> **Extrait du document**
━━━━━━━━━━

Considérant, en troisième lieu, qu'aux termes du paragraphe 1er de l'article 6 de la décision n° 1/80 en date du 19 septembre 1980 du conseil d'association institué par l ‘accord d'association conclu le 12 septembre 1963 entre la Communauté économique européenne et les Etats membres de la Communauté, d'une part, et la République de Turquie, d'autre part : «1. Sous réserve des dispositions de l'article 7 relatif au libre accès à l'emploi des membres de sa famille, le travailleur turc, appartenant au marché régulier de l'emploi d'un Etat membre : (…) bénéficie, dans cet Etat membre, après quatre ans d'emploi régulier, du libre accès à toute activité salariée de son choix » ;

Considérant qu'il résulte de l'interprétation donnée par la Cour de Justice des Communautés Européennes, notamment dans sa décision susvisée du 19 novembre 2002, que l'article 6, premier paragraphe, troisième tiret, de la décision n° 1/80 du conseil d'association doit être interprété en ce sens qu'un travailleur turc, dont l'entrée sur le sol de l'Etat membre d'accueil a été régulière, et qui a légalement exercé une activité économique réelle et effective au service d'un employeur, en contrepartie de laquelle il a perçu une rémunération correspondant au travail fourni, occupe un emploi régulier au sens des dispositions précitées ; que lorsqu'un tel ressortissant turc a ainsi travaillé auprès d'un employeur pendant une période ininterrompue de quatre années au moins, il bénéficie dans l'Etat membre d'accueil, conformément à l'article 6 paragraphe 1, troisième tiret, de la décision du conseil d'association, du droit de libre accès à toute activité salariée de son choix ainsi que d'un droit corrélatif de séjour ;

Considérant qu'il résulte par ailleurs de cette même décision de la Cour de Justice des Communautés Européennes, d'une part, que le caractère régulier de l'emploi exercé doit s'apprécier au regard de la législation de l'Etat d'accueil, qui régit les conditions dans lesquelles le ressortissant turc est entré sur le territoire national et y exerce un emploi, d'autre part, que la reconnaissance des droits qui découlent de l'article 6 précité n'est pas subordonnée à la condition que le caractère régulier de l'emploi soit établi par la possession par ledit ressortissant d'un document administratif spécifique, tel un permis de travail ou de séjour, et qu'en conséquence les droits conférés par ces dispositions aux ressortissants turcs déjà régulièrement intégrés au marché du travail d'un Etat membre sont reconnus à leurs bénéficiaires indépendamment de la délivrance par les autorités compétentes de documents administratifs qui ne peuvent que constater l'existence de ces droits sans cependant pouvoir en constituer une condition ;

Considérant qu'il ne ressort pas des pièces du dossier que M. X, qui ne démontre pas le caractère régulier de son entrée en France, aurait occupé un emploi régulier pendant une période ininterrompue de quatre années au moins ; qu'il résulte de l'interprétation ci-dessus rappelée de la Cour de Justice des Communautés Européennes que l'intéressé ne répond pas aux conditions fixées par les dispositions l'article 6, premier paragraphe, troisième tiret, de la décision n°1/80 précitée ;

Considérant qu'il résulte de ce qui précède que M. X n'est pas fondé à soutenir que c'est à tort que, par le jugement attaqué, le magistrat délégué par le président du tribunal administratif de Montpellier a rejeté sa demande d'annulation de l'arrêté du 16 septembre 2005 par lequel le préfet des Pyrénées-Orientales a décidé sa reconduite à la frontière ; que sa requête doit, dès lors, être rejetée ;

Sur les conclusions tendant à l'application des dispositions de l'article L. 761-1 du code de justice administrative :

Considérant qu'aux termes de l'article L. 761-1 du code de justice administrative : « Dans toutes les instances, le juge condamne la partie tenue aux dépens ou, à défaut, la partie perdante, à payer à l'autre partie la somme qu'il détermine, au titre des frais exposés et non compris dans les dépens. Le juge tient compte de l'équité ou de la situation économique de la partie condamnée. Il peut, même d'office, pour des raisons tirées des mêmes considérations, dire qu'il n'y a pas lieu à cette condamnation. » ;

Considérant que les dispositions de l'article L. 761-1 du code de justice administrative font obstacle à ce que l'Etat, qui n'est pas, dans la présente instance, la partie perdante, soit condamné à payer à M. X la somme qu'il demande au titre des frais exposés par lui et non compris dans les dépens ;

D E C I D E :

Article 1er : La requête de M. Tevhik X est rejetée.

━━━━━━━━━━

> **Données fournies**
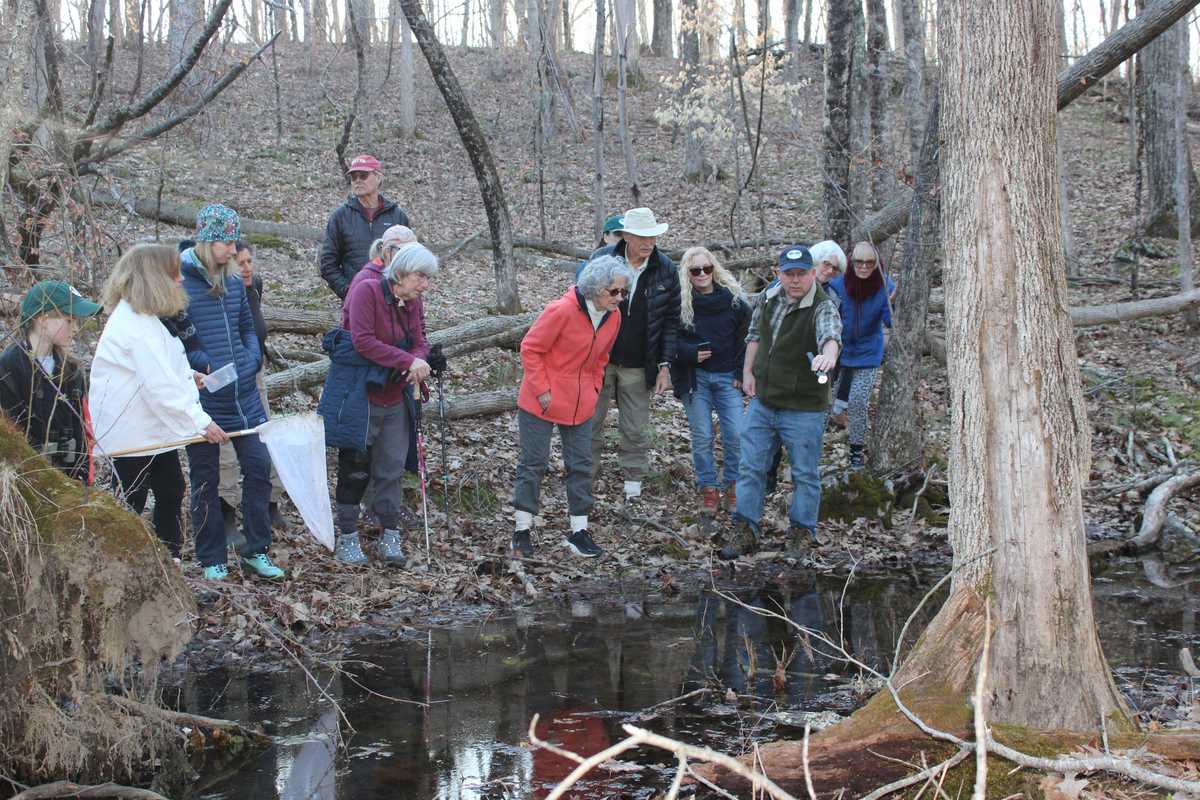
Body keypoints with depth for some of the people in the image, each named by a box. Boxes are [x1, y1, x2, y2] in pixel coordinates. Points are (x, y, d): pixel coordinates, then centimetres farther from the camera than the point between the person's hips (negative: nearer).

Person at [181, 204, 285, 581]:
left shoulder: (234, 283, 9)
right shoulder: (177, 282, -10)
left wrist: (253, 359, 4)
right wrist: (203, 363, -19)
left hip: (244, 395, 5)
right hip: (203, 398, -5)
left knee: (258, 466, 3)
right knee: (205, 480, 6)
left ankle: (256, 550, 17)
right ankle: (212, 560, 17)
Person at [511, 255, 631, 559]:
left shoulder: (613, 317, -2)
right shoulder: (562, 310, -22)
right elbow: (530, 349, -16)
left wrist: (594, 389, 7)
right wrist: (542, 391, -16)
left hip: (581, 405, 6)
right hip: (541, 403, -6)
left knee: (581, 465, 7)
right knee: (533, 463, 3)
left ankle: (579, 531, 16)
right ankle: (523, 530, 13)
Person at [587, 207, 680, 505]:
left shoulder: (666, 270, -3)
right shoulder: (600, 260, -8)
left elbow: (671, 321, 2)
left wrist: (665, 365, -3)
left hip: (638, 367, 1)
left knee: (636, 432, 7)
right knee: (590, 424, 8)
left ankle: (633, 490, 18)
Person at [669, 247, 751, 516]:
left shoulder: (733, 299, -1)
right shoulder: (679, 302, -5)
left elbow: (746, 337, 6)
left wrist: (741, 372, 0)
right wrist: (690, 353, -16)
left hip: (727, 376, 1)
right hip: (694, 377, -1)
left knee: (736, 434, -5)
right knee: (701, 436, 1)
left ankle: (732, 484, 12)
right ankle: (708, 488, 13)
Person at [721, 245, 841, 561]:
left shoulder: (823, 308, -19)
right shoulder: (771, 298, 2)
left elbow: (830, 334, -41)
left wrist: (828, 354, -63)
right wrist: (748, 371, 11)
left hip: (803, 410, -5)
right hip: (762, 402, 6)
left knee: (805, 474, 7)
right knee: (751, 468, 9)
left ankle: (803, 531, 23)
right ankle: (746, 531, 18)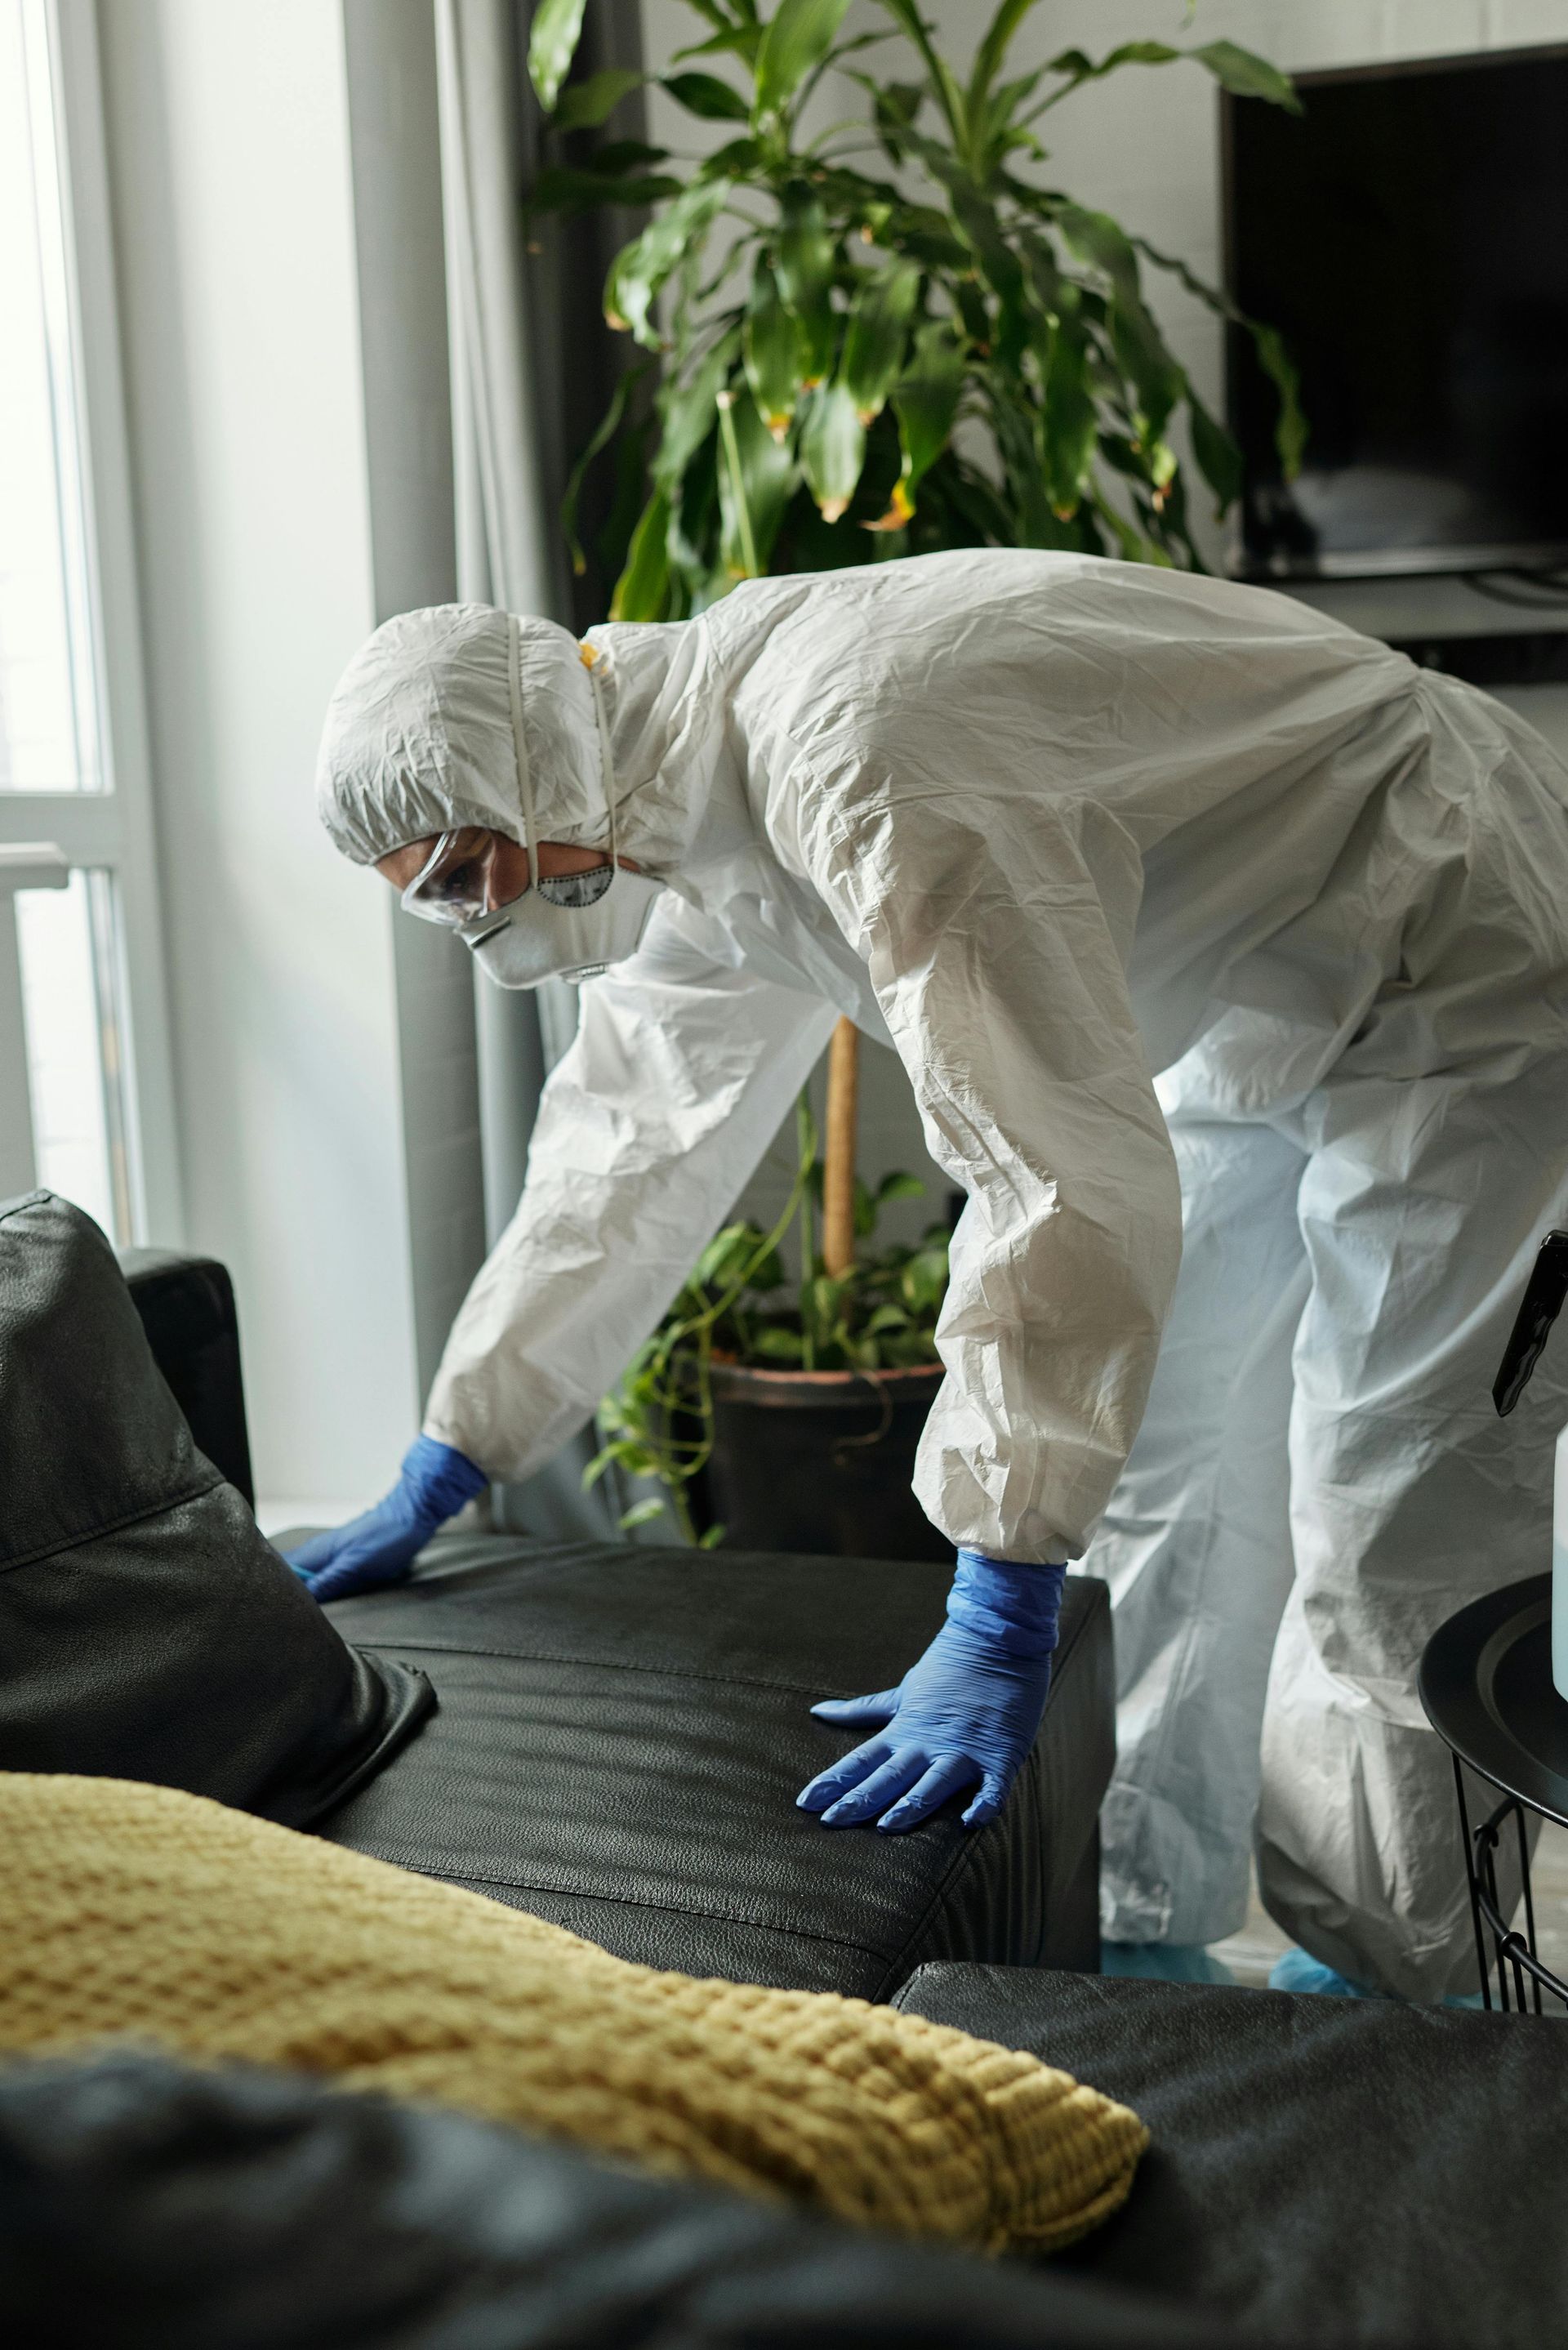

━━━━━━━━━━

> **Consignes de l'exercice**
- 1) Remplacez « l'Etat » par « l'administration » dans la décision, en recopiant le passage compris entre « Considérant que les » et « X est rejetée. » inclusivement.
- 2) Poursuivez la décision sur la reconduite à la frontière de M. X à partir de sa dernière phrase.
Les lignes fournies ne sont d'aucune utilité pour cet exercice.

> **Réponses ci-dessous**
- 1)
Considérant que les dispositions de l'article L. 761-1 du code de justice administrative font obstacle à ce que l'administration, qui n'est pas, dans la présente instance, la partie perdante, soit condamné à payer à M. X la somme qu'il demande au titre des frais exposés par lui et non compris dans les dépens ;

D E C I D E :

Article 1er : La requête de M. Tevhik X est rejetée.

- 2)
Article 2 : La présente décision sera notifiée à M. X, au préfet des Pyrénées-Orientales et au ministre de l'intérieur et de l'aménagement du territoire.

2

05MA00554

PP


Synthèse
Tribunal : Cour administrative d'appel de Marseille
Formation : Juge des reconduites
Numéro d'arrêt : 05MA02726
Date de la décision : 15/06/2006
Sens de l'arrêt : Rejet
Type d'affaire : Administrative
Type de recours : Excès de pouvoir

Composition du Tribunal
Rapporteur ?: M. Bernard LAFFET
Rapporteur public ?: Mme FERNANDEZ
Avocat(s) : SCP OMAGGIO ET ASSOCIES

Origine de la décision
Date de l'import : 04/07/2015
Fonds documentaire ?: Legifrance
Identifiant URN:LEX : urn:lex;fr;cour.administrative.appel.marseille;arret;2006-06-15;05ma02726 ?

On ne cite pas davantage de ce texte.